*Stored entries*
--- START ---

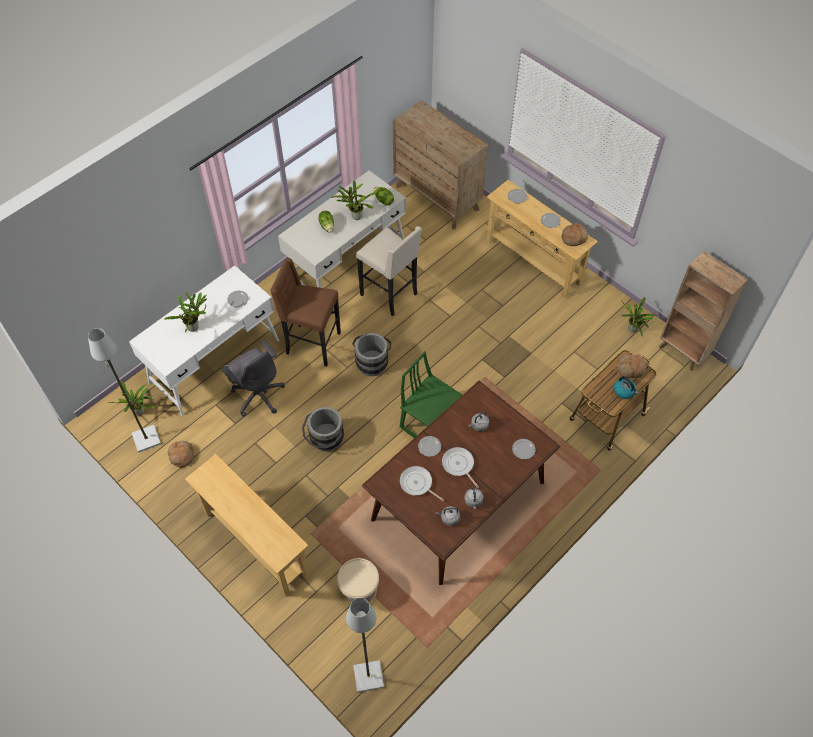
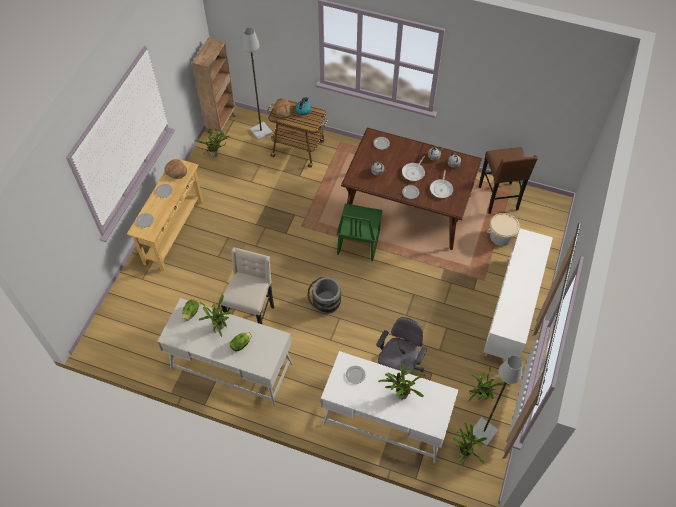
camera: 115 degrees left, 0 degrees up
(181, 455) = (481, 396): bread -> potted plant
(256, 544) = (512, 309): beige console table -> white cabinet
(312, 344) = (330, 353): brown stool -> brown stool (499, 199)
(325, 440) = (410, 304): grey bucket -> none
(368, 677) = (548, 210): grey floor lamp -> grey floor lamp (261, 131)
(437, 197) = (125, 326): brown dresser -> none

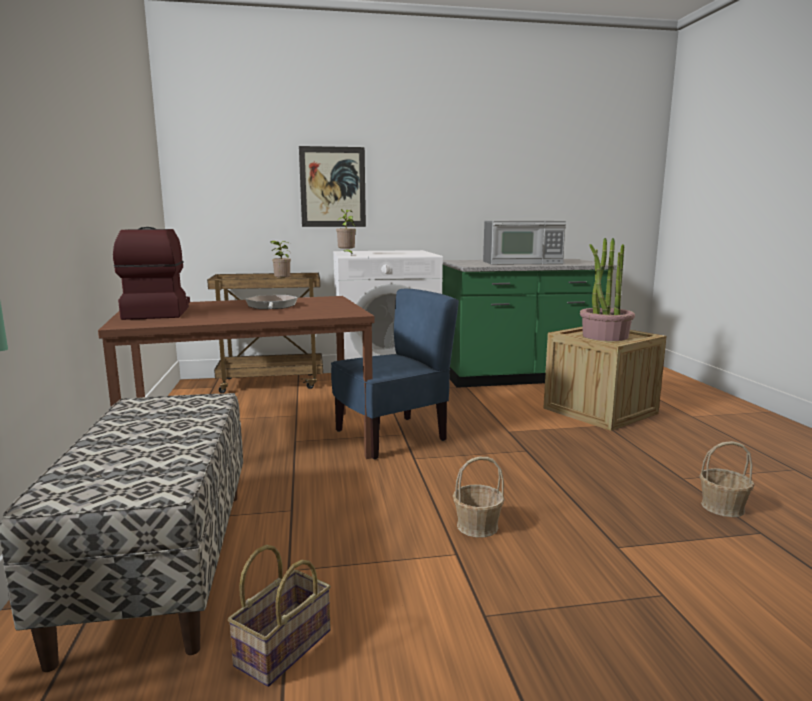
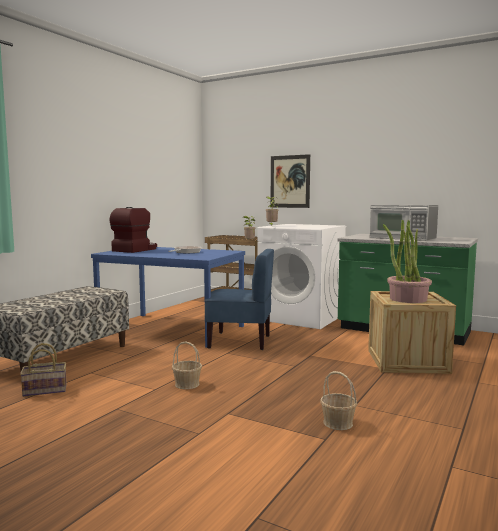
camera: 40 degrees right, 5 degrees down
(249, 445) = (170, 329): brown dining table -> blue dining table

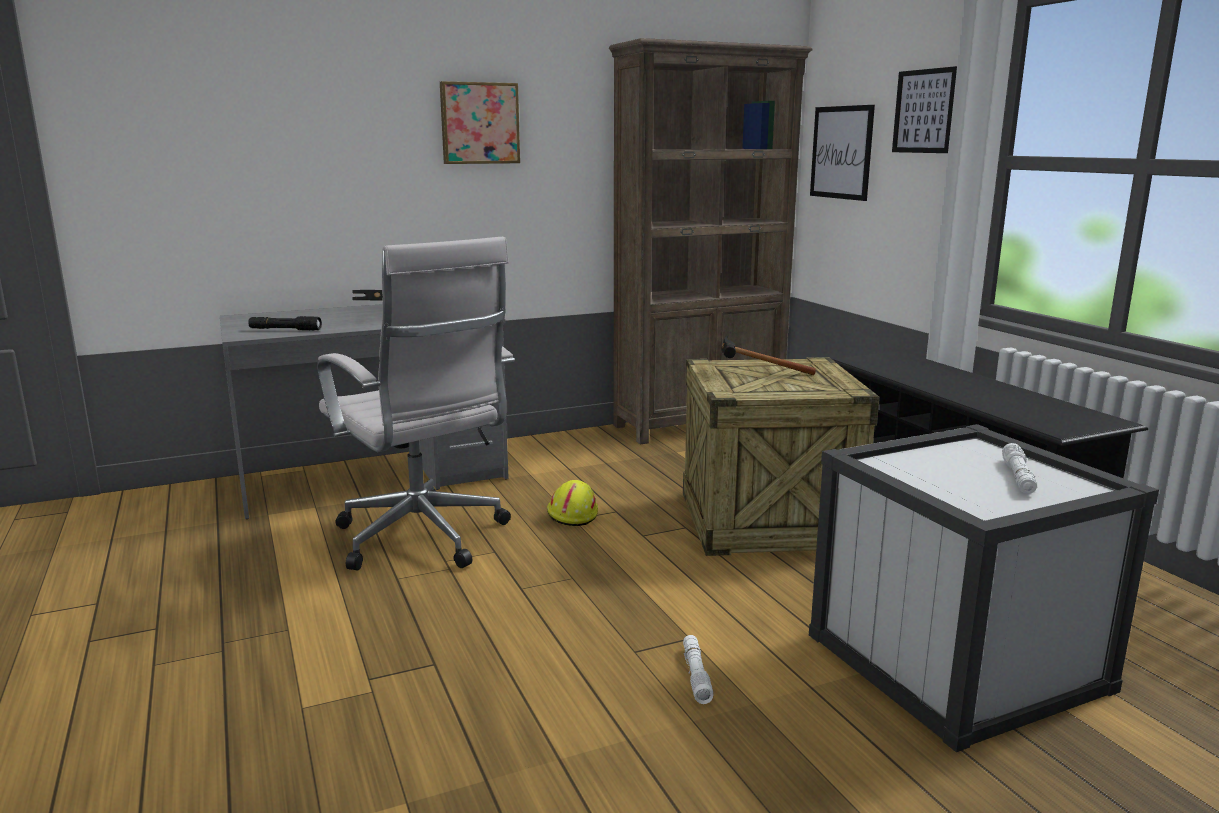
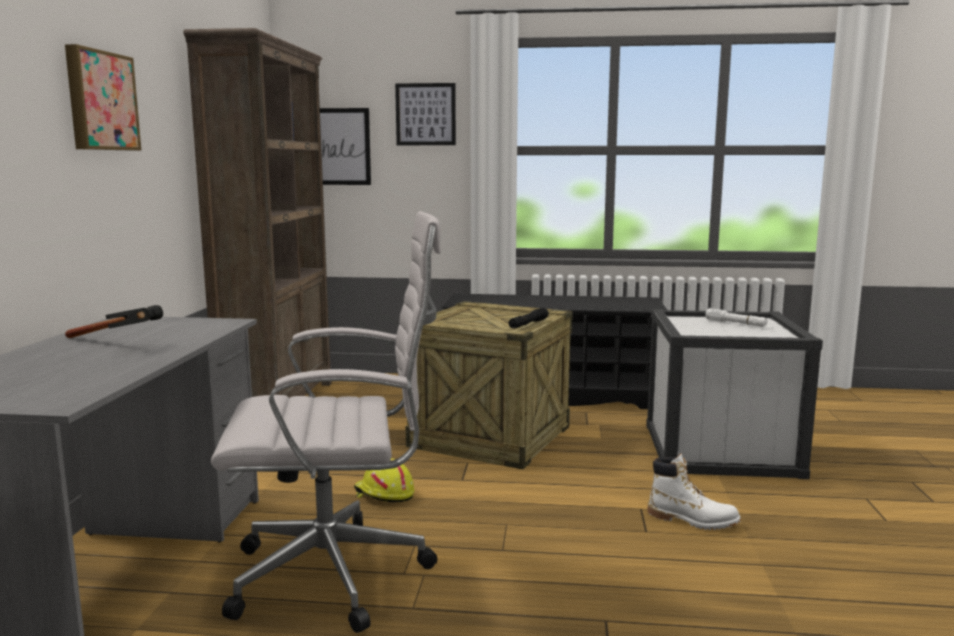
camera: 60 degrees left, 5 degrees down
(285, 330) = (79, 384): black flashlight -> black flashlight (528, 324)
(696, 675) = (692, 520): white flashlight -> white boot
(753, 374) = (474, 319): hammer -> none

--- END ---

*INSTRUCTIONS FOR THE TASK*
For each line above that contains the word "none", give the line as it is written.

*RESULT BELOW*
(325, 440) = (410, 304): grey bucket -> none
(437, 197) = (125, 326): brown dresser -> none
(753, 374) = (474, 319): hammer -> none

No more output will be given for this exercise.